Splitting up a model query that is too big for snowflake

We have 3300+ schemas in our database (one per customer). We have a model that loops through each schema and selects a specific table and then UNION ALL to combine them into one table in our analytics database. The query has now gotten too big for snowflake to run.

Snowflake’s suggestion was to break it up into separate queries with 100 union statements each into separate transient tables, then union all the transient tables at the end (while the current query in snowflake has all 3300+ union statements in one query).
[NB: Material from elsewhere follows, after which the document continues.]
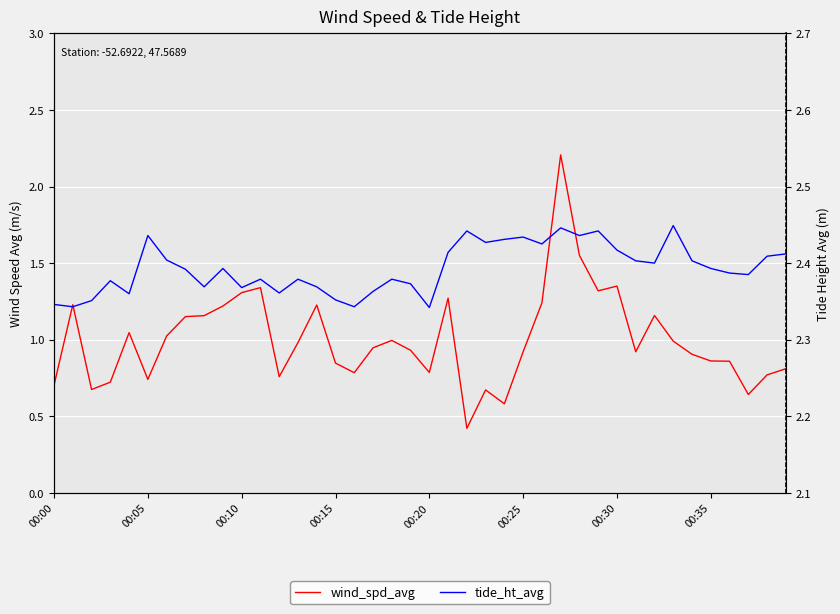

What is the greatest value displayed?

2.4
Any suggestions on how to do that?

Our current model looks like this:

{{ config(materialized='table') }}

{%- set db = "my_db" -%}
{# custom macro that get's a list of all 3300+ schemas #}
{%- set schemas = run_query(nex_utils.find_schemas_sql(db=db, tbl='my_table')) -%}

{% if execute %}
{% for row in schemas.rows %}
SELECT
      column_1
      , column_2
      , column_3
      ....
FROM {{ db }}.{{ row.get('TABLE_SCHEMA') }}.my_table
{% if not loop.last %} UNION ALL {% endif %}
{% endfor -%}
{% endif %}

Alternative suggestion: Does the code run as-is if you don’t run all 3300 schemas at once? Perhaps you could chunk the 3300 into groups, and have one model for group 1, another model for group 2, etc. with as many groups as required to bring down the processing power so it can be handled by snowflake. I think that would be logically easier to read/reason about, rather than messing with a certain amount of union all statements (and wondering whether you got them all).
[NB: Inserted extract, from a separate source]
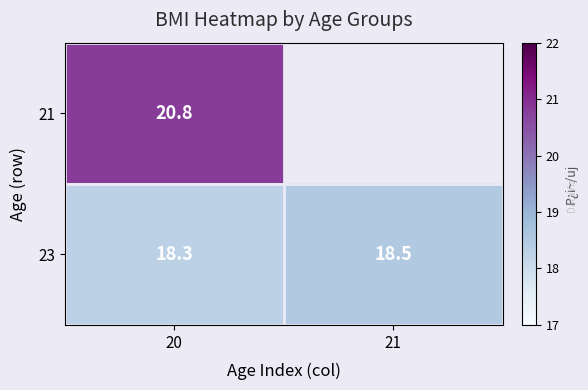

Which category has the highest value across all series?

20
Thanks for the suggestion @patkearns10. Another complicating factor is that the number of schemas will continue to change, so it seems like it would be a bit tedious to manage explicit models for groups of schemas.

What I’ve done for now is added a macro to replace the find_schemas_sql macro we currently use to build our list of schemas to union. The new macro uses the find_schemas_sql and loops through all the schemas 100 at a time and unions them into transient tables, then returns a list of transient tables that were created. The model then goes through that list similar to how it does now and unions the transient tables together.

If there is a way to create more of a dynamic set of models that could be run in parallel that would include the groups of schemas to be unioned, and then one model that unions them all at the end, that would be awesome. Right now my macro that breaks it up is not in parallel. Each union of 100 tables takes about 10 minutes, so the whole process takes about 2 hours.